**PASSAGE SHOWN:**
Start of Block

Listed Building – Grade II*
- Official name: Stables to Cardiff Castle in Bute Park
- Designated: 25 January 1966
- Reference no.: 13764

= Cardiff Castle Stables =

Stables in Cardiff, Wales

Cardiff Castle Stables, Cardiff, Wales, were designed in 1868-69 by the Gothic revivalist architect William Burges. They stand to the north of Cardiff Castle and on the western edge of Cathays Park which then formed part of the castle’s private grounds. Work on the stables continued into the 1870s, and they were not completed until 1928-29. One of only two stable blocks designed by Burges, they now accommodate the Anthony Hopkins Centre, part of the Royal Welsh College of Music & Drama. The stables are a Grade II* listed building.

==History==

In 1865, Burges met John Patrick Crichton-Stuart, 3rd Marquess of Bute. This may have resulted from Alfred Burges's engineering firm, Walker, Burges and Cooper, having undertaken work on the East Bute Docks in Cardiff for the second Marquess. (Note: Pauline Sargent, a member of the South Glamorgan County Architects department and curator of an exhibition of Burges drawings and stained glass cartoons held at Cardiff Castle from July to August 1977 suggests that John (James) McConnochie may have made the introduction. McConnochie was employed by Burges, Walker and Cooper, Burges's father's firm, and subsequently worked for Bute as Chief Engineer at Cardiff Docks.) The 3rd Marquess became Burges's greatest architectural patron; both were men of their times; both had fathers whose industrial endeavours provided the means for their sons' architectural achievements, and both sought to "redeem the evils of industrialism by re-living the art of the Middle Ages".

End of Block

**WHAT TO PRODUCE:**
Write what comes after the last sentence of the passage on Cardiff Castle Stables. The listing that comes next has nothing to do with the passage on Cardiff Castle Stables.

**DATA TO EXAMINE:**

Start of Block

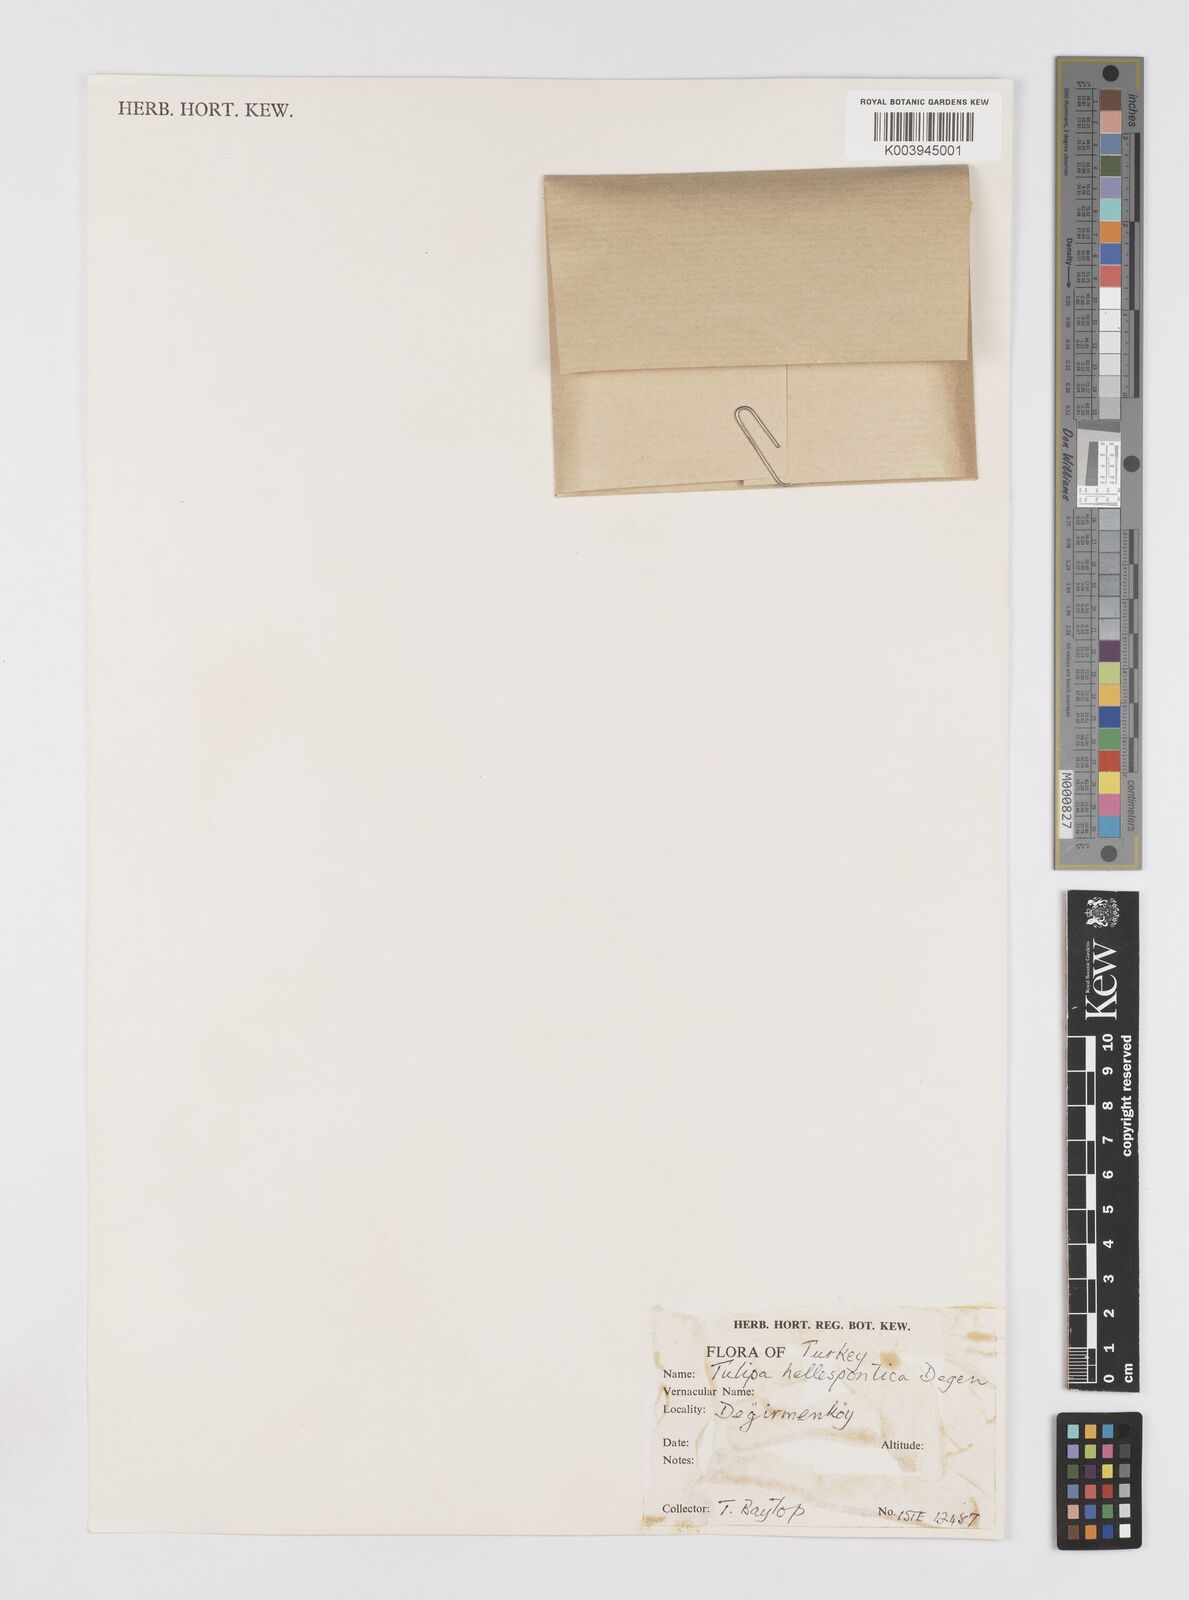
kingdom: Plantae
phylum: Tracheophyta
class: Liliopsida
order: Liliales
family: Liliaceae
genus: Tulipa
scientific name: Tulipa orphanidea
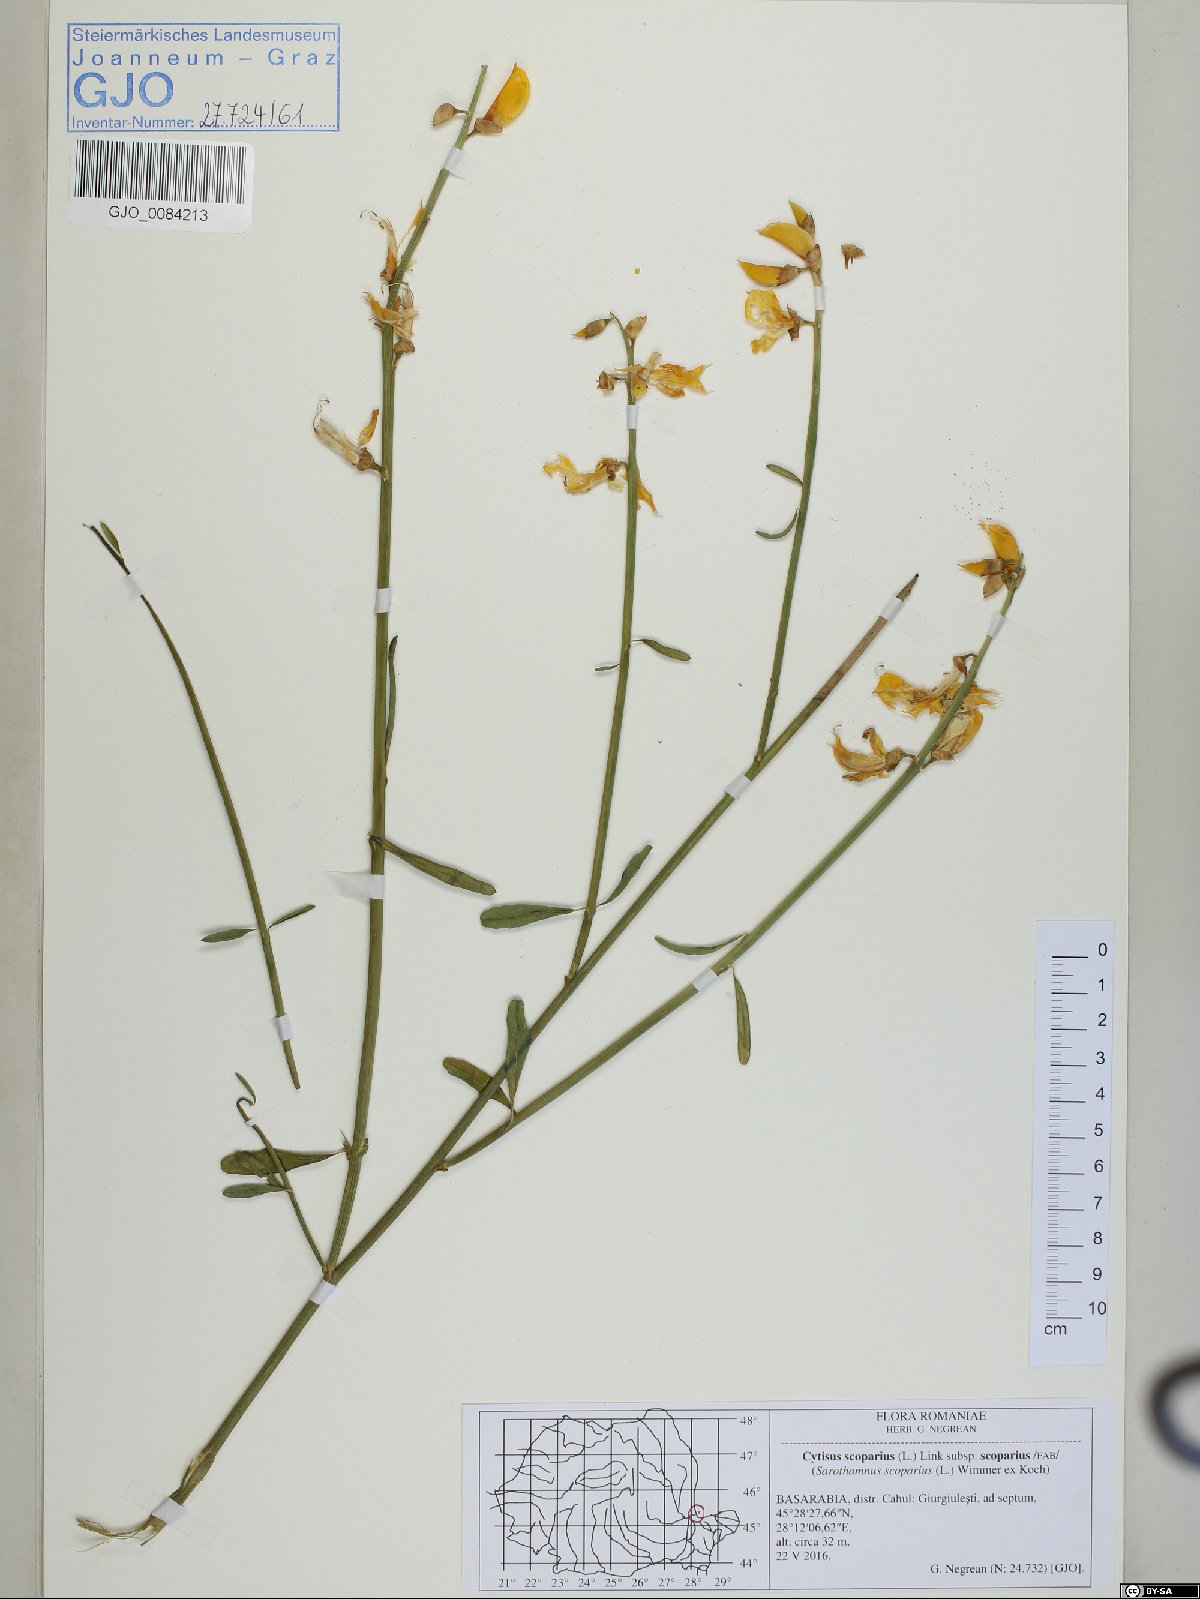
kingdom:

End of Block

**WRITTEN RESPONSE:**
It forms an entire quadrangle, entered by gateways on opposite sides. A fountain, which, if it would not frighten the horses, would certainly form an effective feature, occupies the centre, and the inevitable turret, dedicated to pigeons, sticks up at one corner, but hardly so as to gather the group together as well as it should. [Still], the design is one we should be glad to see carried out.
— —Building News (1870)

The building of the stables formed part of the reconstruction of Cardiff Castle and they were designed by Burges in 1868-69. Construction took place between 1872-75 but they were not completed until 1928-29. They are reputedly one of only two sets of stables Burges ever designed; (Note: The other stables Burges built were at Knightshayes Court in Devon.) neither he, nor Bute, were much interested in horses. (Note: While the Marquess, unusually for his class and time, was uninterested in riding, and strongly opposed fox hunting, his wife, Gwendolen Mary Angela Fitzalan-Howard, was a keen carriage driver.) Nevertheless, the stables formed an essential component of the large-scale Victorian country house into which they jointly transformed the castle.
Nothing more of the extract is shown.